A sequence X_1, X_2, ..., X_n is fibonacci-like if:

• n >= 3

• X_i + X_{i+1} = X_{i+2} for all i + 2 <= n

Given a strictly increasing array A of positive integers forming a sequence, find the length of the longest fibonacci-like subsequence of A. If one does not exist, return 0.

(Recall that a subsequence is derived from another sequence A by deleting any number of elements (including none) from A, without changing the order of the remaining elements.
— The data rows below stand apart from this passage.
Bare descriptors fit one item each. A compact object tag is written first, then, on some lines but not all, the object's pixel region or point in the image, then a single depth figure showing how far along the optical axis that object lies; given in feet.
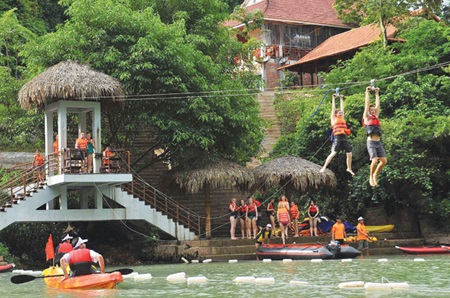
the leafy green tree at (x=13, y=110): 99.76
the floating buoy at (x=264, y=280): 62.23
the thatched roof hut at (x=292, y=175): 94.73
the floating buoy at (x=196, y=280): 64.11
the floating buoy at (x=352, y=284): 57.26
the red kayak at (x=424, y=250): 88.38
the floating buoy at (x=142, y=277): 67.86
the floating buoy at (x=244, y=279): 63.00
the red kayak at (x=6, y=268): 79.51
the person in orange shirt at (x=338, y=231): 89.92
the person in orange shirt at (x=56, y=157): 85.66
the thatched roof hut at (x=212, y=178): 90.48
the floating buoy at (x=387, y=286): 55.57
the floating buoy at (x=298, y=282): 60.54
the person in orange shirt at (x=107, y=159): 85.92
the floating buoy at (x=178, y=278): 66.13
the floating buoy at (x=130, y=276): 69.18
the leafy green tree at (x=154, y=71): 92.43
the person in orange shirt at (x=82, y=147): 84.53
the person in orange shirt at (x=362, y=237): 91.56
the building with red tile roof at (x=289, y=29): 162.40
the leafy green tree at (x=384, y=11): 119.44
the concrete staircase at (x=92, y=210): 83.97
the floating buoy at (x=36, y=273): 77.05
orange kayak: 60.03
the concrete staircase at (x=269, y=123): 129.49
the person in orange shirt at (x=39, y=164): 87.10
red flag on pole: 76.43
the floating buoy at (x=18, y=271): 78.61
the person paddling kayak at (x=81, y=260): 60.29
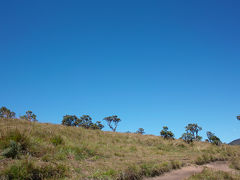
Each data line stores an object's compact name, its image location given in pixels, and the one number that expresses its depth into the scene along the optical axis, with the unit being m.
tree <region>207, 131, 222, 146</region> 27.98
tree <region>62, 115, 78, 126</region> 61.01
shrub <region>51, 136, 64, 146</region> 9.70
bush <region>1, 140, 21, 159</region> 6.52
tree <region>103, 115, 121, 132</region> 81.89
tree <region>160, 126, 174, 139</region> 29.60
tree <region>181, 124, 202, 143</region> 27.69
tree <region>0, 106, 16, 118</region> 15.59
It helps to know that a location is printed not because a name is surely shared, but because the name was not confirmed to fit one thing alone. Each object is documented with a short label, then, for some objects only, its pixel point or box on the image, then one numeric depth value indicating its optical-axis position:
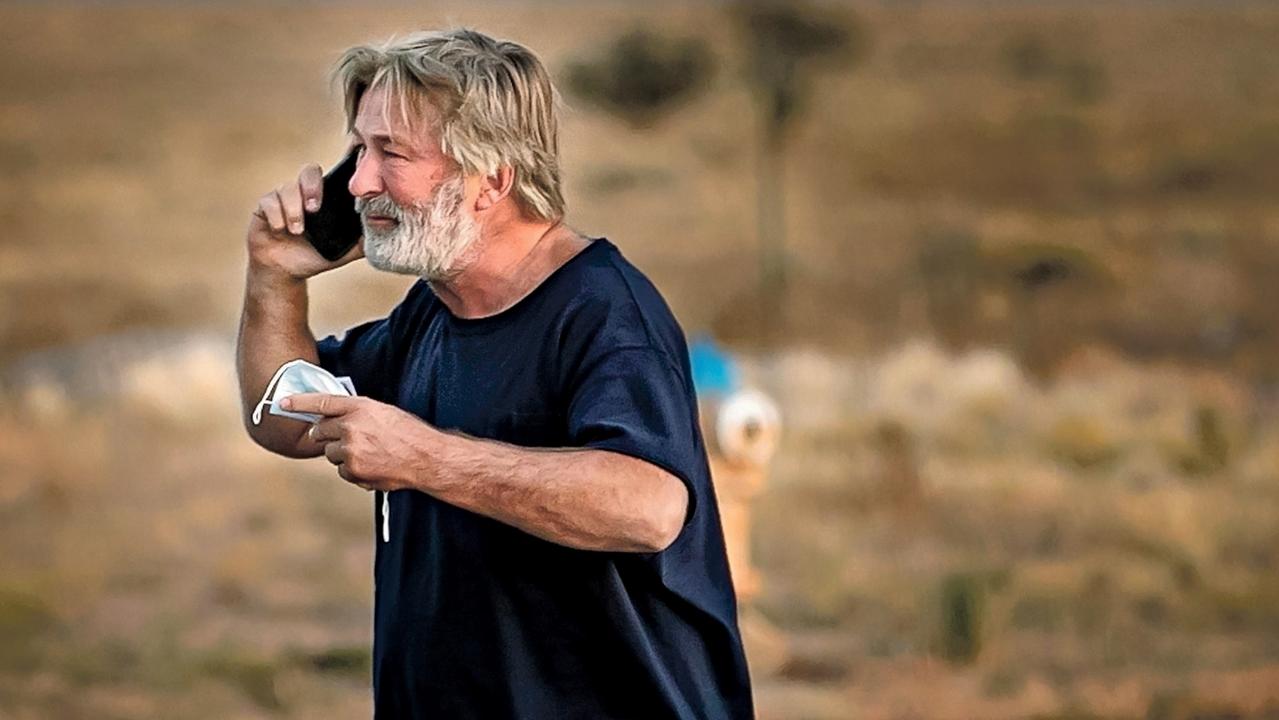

For example, [3, 5, 8] is a subsequence of [3, 4, 5, 6, 7, 8].)

Example 1:

Input: [1,2,3,4,5,6,7,8]
Output: 5
Explanation:
The longest subsequence that is fibonacci-like: [1,2,3,5,8].

Example 2:

Input: [1,3,7,11,12,14,18]
Output: 3
Explanation:
The longest subsequence that is fibonacci-like:
[1,11,12], [3,11,14] or [7,11,18].

Note:

• 3 <= A.length <= 1000

• 1 <= A[0] < A[1] < ... < A[A.length - 1] <= 10^9

Solution

Both the time complexity and the space complexity are $O(n^2)$.

class Solution {
public:
    int lenLongestFibSubseq(vector<int>& A) {
        int n = A.size();
        // dp[j][i]: length of the longest Fibonacci sequence ending with (A[j], A[i]).
        vector<vector<int>> dp(n, vector<int>(n));
        unordered_map<int, int> num2idx;
        for(int i = 0; i < n; ++i){
            num2idx[A[i]] = i;
        }
        int len = 0;
        for(int i = 1; i < A.size(); ++i){
            for(int j = 0; j < i; ++j){
                int a = A[i] - A[j];
                int b = A[j];
                int c = A[i];
                // check whether there is a k such that
                // k < j < i and (A[k], A[j], A[i]) is fibonacci-like
                if(a >= b){
                    // not possible to find A[k] because A[k] < A[j]
                    dp[j][i] = 2;
                }else{
                    auto it = num2idx.find(a);
                    if(it != num2idx.end()){
                        dp[j][i] = dp[it->second][j] + 1;
                        len = max(len, dp[j][i]);
                    }else{
                        dp[j][i] = 2;
                    }
                }
            }
        }
        return len;
    }
};